> [Input data]:
● ● ● ●
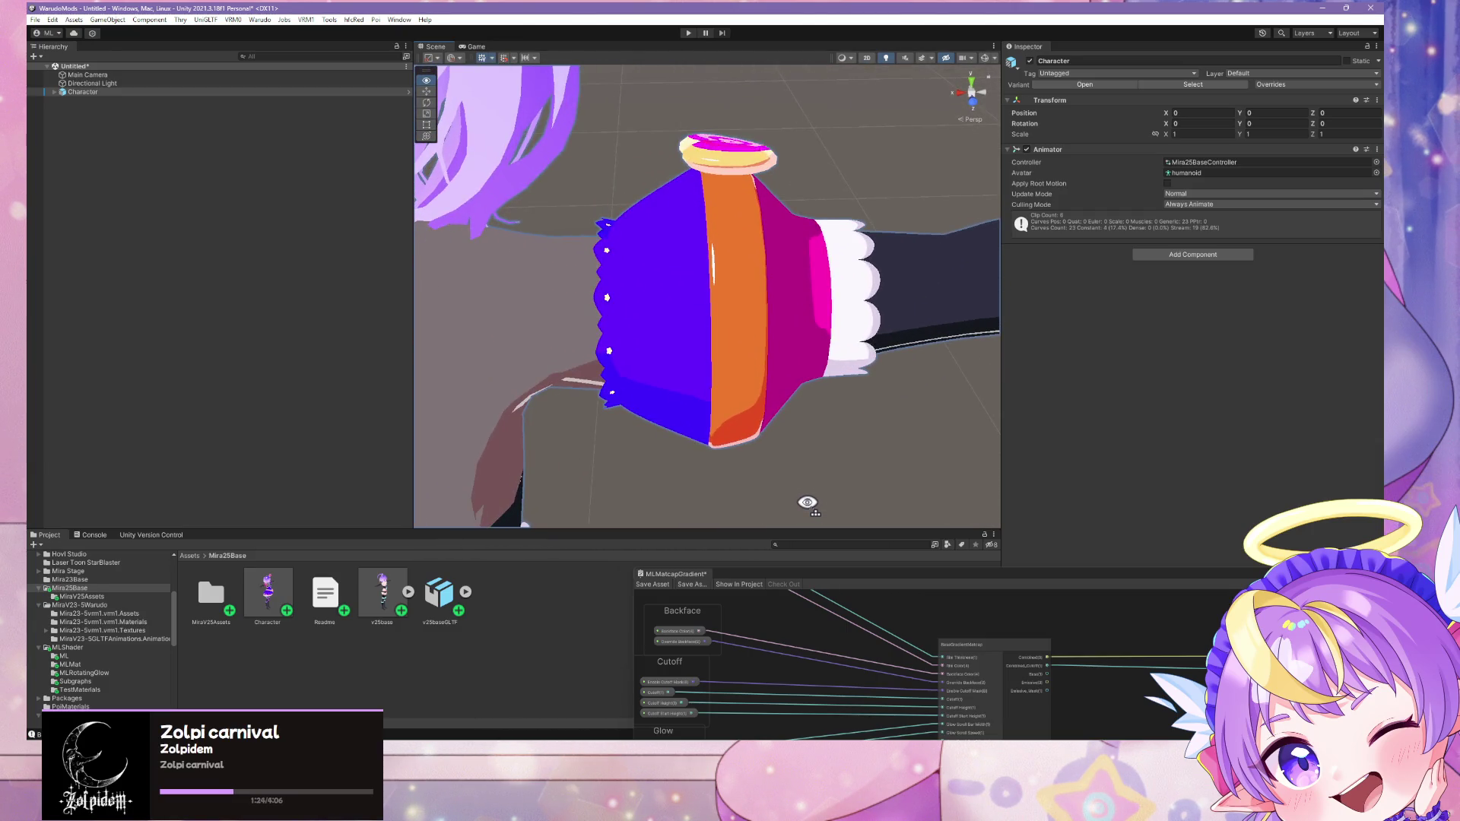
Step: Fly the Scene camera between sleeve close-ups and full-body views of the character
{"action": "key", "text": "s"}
● ● ● ●
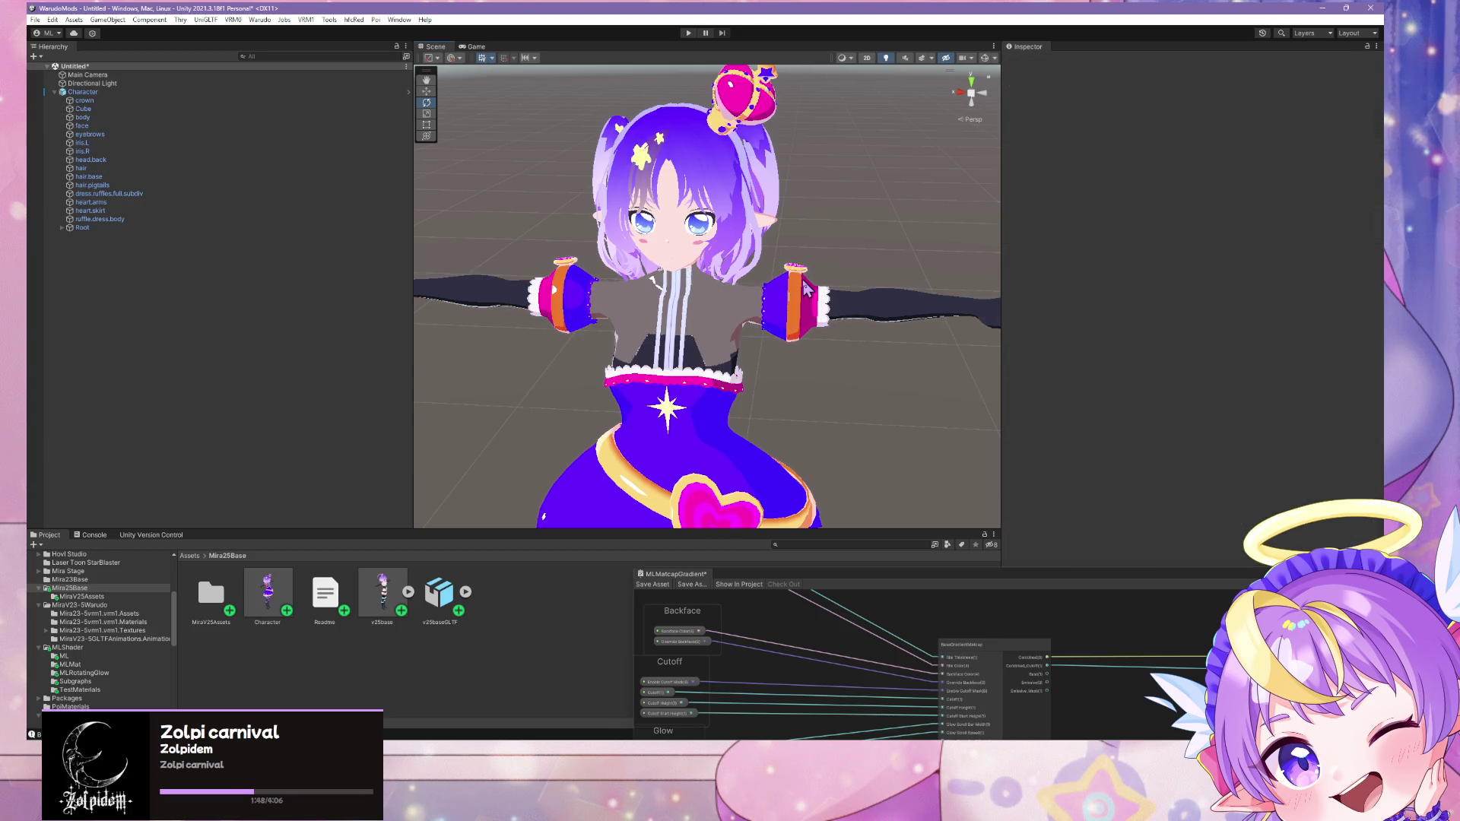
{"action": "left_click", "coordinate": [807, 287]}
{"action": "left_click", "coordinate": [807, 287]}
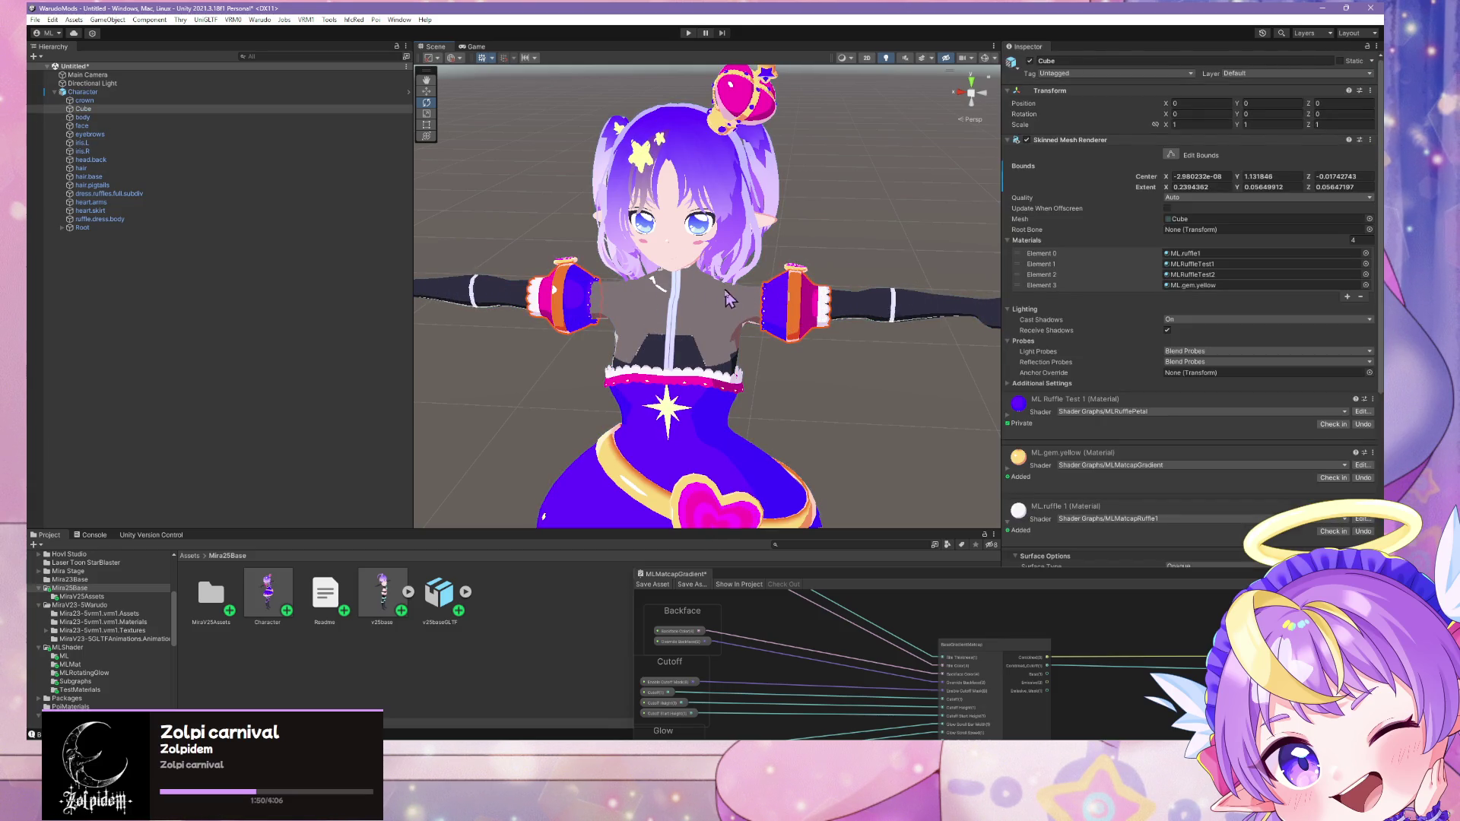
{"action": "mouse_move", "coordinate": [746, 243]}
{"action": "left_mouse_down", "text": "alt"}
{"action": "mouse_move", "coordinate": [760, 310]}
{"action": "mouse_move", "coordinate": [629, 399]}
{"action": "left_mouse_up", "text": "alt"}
● ● ● ●
> [The task]:
In the data shown above, how many lines hold the string "coordinate"? The answer is the number alone.

> [Result of the exercise]:
5